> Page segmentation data

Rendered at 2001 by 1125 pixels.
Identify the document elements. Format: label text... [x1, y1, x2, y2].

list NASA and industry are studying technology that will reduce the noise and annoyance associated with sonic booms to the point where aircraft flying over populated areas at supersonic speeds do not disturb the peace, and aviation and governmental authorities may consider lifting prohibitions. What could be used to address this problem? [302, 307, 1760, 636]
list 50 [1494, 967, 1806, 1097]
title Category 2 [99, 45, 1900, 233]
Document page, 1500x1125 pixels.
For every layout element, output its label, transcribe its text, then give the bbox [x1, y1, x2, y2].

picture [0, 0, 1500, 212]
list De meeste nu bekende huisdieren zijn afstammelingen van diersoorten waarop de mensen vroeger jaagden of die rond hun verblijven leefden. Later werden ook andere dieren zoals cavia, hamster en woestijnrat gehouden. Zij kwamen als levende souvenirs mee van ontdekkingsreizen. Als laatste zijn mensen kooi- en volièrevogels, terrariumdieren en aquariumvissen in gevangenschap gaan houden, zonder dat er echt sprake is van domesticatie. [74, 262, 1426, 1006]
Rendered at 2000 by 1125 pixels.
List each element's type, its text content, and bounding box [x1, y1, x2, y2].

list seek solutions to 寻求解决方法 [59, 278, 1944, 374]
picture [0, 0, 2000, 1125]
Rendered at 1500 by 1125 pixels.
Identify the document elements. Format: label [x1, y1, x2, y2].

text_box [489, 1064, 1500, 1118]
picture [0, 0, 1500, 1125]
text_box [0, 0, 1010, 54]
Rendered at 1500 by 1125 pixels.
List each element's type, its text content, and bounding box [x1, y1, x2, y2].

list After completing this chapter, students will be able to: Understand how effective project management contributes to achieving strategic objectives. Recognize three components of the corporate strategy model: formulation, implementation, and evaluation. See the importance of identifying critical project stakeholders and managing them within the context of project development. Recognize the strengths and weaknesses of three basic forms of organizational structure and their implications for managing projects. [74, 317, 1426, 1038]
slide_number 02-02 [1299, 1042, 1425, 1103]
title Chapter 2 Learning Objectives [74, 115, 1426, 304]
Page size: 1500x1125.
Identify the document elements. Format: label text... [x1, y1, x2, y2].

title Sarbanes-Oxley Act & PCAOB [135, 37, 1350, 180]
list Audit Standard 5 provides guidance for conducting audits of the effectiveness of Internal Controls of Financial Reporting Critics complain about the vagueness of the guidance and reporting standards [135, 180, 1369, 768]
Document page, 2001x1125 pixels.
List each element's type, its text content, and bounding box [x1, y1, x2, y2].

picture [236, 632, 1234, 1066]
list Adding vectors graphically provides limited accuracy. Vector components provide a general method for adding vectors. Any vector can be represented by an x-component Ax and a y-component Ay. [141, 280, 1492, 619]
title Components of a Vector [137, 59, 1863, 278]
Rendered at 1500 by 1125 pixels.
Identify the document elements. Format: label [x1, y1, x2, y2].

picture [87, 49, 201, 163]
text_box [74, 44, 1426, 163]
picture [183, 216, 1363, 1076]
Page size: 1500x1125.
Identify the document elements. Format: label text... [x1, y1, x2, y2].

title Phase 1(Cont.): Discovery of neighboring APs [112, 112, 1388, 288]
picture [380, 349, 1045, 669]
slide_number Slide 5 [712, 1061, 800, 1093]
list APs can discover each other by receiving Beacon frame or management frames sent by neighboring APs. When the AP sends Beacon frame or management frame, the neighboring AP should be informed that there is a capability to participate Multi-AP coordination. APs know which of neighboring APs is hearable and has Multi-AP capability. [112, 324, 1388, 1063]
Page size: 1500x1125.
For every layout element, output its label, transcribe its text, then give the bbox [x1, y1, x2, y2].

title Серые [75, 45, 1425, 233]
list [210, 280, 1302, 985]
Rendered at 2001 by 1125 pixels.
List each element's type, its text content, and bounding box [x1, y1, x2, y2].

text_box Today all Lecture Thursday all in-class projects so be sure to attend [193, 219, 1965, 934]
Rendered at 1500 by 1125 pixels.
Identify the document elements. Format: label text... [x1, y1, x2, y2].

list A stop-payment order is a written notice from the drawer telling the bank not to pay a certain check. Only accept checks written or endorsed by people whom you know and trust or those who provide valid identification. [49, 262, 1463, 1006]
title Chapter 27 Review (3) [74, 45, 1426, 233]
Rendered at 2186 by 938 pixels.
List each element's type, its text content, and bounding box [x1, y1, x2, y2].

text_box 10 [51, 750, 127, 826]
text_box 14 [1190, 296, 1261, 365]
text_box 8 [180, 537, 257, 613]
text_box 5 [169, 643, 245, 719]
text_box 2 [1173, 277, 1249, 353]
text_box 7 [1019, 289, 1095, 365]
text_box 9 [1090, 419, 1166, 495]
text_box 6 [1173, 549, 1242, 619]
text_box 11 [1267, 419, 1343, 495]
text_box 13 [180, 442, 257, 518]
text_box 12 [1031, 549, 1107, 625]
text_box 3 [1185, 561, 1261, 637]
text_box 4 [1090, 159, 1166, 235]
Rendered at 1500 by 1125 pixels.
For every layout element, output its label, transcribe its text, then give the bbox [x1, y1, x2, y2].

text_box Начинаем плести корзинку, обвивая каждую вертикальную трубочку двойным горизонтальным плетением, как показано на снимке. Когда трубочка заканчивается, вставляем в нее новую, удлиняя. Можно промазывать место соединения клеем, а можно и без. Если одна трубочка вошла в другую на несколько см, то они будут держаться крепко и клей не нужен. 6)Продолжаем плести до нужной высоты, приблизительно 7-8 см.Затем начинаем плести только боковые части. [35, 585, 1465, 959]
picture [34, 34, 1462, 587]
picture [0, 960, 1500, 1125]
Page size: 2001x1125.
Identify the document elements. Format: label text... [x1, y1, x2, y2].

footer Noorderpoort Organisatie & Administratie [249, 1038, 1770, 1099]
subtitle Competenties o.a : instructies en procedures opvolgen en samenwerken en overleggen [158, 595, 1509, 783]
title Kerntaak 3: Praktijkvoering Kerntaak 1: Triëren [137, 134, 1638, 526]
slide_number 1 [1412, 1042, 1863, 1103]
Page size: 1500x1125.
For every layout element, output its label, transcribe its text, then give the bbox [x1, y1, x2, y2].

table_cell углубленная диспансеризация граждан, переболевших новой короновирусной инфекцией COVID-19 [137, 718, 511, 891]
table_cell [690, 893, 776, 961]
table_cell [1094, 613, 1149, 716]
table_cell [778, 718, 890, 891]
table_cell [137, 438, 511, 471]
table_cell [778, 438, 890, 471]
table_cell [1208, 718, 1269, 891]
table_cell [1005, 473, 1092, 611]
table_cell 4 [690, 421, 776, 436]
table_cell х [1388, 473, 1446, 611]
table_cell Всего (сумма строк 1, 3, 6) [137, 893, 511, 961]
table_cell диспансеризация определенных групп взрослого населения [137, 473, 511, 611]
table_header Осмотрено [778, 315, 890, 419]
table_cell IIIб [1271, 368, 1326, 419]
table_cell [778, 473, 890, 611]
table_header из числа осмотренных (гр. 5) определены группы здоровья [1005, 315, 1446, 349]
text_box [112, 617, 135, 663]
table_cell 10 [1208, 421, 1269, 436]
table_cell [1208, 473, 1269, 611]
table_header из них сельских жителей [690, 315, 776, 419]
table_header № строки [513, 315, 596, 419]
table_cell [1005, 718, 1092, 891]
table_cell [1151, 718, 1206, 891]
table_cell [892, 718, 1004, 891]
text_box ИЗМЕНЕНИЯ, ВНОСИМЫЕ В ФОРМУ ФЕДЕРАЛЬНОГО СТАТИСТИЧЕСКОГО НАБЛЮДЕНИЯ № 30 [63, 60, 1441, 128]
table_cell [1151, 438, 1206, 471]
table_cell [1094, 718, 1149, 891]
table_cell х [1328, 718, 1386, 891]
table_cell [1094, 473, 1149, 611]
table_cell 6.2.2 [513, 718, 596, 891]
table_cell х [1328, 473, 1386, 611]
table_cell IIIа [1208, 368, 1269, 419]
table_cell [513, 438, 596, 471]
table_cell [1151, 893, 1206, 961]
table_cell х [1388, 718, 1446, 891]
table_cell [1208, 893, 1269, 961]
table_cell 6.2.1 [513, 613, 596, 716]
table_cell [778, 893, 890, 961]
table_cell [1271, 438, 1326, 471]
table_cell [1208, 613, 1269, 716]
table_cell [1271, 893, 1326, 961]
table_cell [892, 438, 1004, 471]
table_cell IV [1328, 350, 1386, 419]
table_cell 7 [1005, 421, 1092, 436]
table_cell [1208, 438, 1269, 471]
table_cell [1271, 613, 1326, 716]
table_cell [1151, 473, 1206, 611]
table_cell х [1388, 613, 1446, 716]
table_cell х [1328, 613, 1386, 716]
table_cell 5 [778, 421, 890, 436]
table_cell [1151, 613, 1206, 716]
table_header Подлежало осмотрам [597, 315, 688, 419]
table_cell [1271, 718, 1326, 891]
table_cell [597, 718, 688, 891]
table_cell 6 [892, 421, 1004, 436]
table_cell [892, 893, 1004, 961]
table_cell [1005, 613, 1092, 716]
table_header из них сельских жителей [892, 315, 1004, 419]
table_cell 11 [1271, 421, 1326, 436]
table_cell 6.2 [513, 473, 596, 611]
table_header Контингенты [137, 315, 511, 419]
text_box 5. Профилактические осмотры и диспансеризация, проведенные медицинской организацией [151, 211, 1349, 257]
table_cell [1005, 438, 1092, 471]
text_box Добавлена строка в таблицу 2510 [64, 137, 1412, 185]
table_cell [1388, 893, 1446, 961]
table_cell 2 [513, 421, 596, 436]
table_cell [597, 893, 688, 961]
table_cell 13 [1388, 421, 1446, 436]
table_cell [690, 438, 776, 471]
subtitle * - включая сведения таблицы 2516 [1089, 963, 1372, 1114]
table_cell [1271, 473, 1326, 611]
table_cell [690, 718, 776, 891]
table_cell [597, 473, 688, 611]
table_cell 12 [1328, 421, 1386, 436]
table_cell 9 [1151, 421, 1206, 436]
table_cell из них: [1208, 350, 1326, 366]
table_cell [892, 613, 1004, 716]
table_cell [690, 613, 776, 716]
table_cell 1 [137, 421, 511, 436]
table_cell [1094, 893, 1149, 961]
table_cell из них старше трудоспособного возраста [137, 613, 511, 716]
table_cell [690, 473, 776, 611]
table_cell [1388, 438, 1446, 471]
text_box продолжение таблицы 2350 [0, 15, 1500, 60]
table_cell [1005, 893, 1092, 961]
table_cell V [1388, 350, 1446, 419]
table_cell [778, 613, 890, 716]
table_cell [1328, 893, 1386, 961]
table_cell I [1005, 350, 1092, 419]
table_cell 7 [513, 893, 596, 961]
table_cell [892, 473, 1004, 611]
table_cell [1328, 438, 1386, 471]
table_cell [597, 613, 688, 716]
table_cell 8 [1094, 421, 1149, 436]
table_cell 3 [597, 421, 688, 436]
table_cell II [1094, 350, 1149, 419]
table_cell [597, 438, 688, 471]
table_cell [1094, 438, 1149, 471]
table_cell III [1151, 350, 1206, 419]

> AIM OF THE EXERCISE
Repeat the entries verbatim through the line with "Document page, 1500x1125 pixels.".

> EXERCISE RESPONSE
Rendered at 2001 by 1125 pixels.
Identify the document elements. Format: label text... [x1, y1, x2, y2].

list NASA and industry are studying technology that will reduce the noise and annoyance associated with sonic booms to the point where aircraft flying over populated areas at supersonic speeds do not disturb the peace, and aviation and governmental authorities may consider lifting prohibitions. What could be used to address this problem? [302, 307, 1760, 636]
list 50 [1494, 967, 1806, 1097]
title Category 2 [99, 45, 1900, 233]
Document page, 1500x1125 pixels.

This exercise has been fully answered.